Del resto anche il Papa e gli altri Pastori delle Chiese separate hanno lanciato un ennesimo appello proprio da Bari il 7 luglio scorso: «Fortemente angosciati, ma mai privi di speranza, volgiamo lo sguardo a Gerusalemme, città per tutti i popoli, città unica e sacra per cristiani, ebrei e musulmani di tutto il mondo, la cui identità e vocazione va preservata al di là delle varie dispute e tensioni, e il cui status quo esige di essere rispettato secondo quanto deliberato dalla Comunità internazionale e ripetutamente chiesto dalle comunità cristiane di Terra Santa. Solo una soluzione negoziata tra Israeliani e Palestinesi, fermamente voluta e favorita dalla Comunità delle nazioni, potrà condurre a una pace stabile e duratura, e garantire la coesistenza di due Stati per due popoli».

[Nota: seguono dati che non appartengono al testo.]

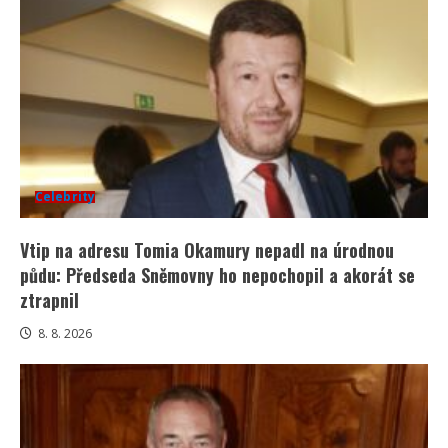
Celebrity
Vtip na adresu Tomia Okamury nepadl na úrodnou
půdu: Předseda Sněmovny ho nepochopil a akorát se
ztrapnil
8. 8. 2026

Il desiderio di “aver preso le difese degli oppressi, contestualizzando la memoria e rendendola viva” espresso dal Centro sociale è da rispettare, ma questo non confligge con il riconoscimento a don Pietro Pappagallo, la cui storia è stata ricostruita anche grazie all’impegno di Renato Brucoli. E lascerei stare improbabili confronti, fatti dal Fronte dei Ribelli, con Giovanni Falcone e Cosa Nostra. Non è la contrapposizione tra martiri che serve a capire e tanto meno risolvere questioni molto complesse, né una polemica che investe questioni più politiche che religiose.

Riconosciamo il valore esemplare di don Pietro, cogliamo questa occasione per approfondirne la storia e la dirompente umanità, illuminata dalla fede. Facciamo sì che dalla narrazione di un’esistenza spesa per i diritti e i valori profondamente umani, che poi sono anche profondamente religiosi, tutti traggano spunti di riflessione ed elementi per leggere criticamente il tempo presente e denunciare civilmente le situazioni in cui questi sono oggi negati. Ma senza necessariamente dividersi e, proprio nel rispetto di tutti i martiri, senza prolungare oltre questa polemica.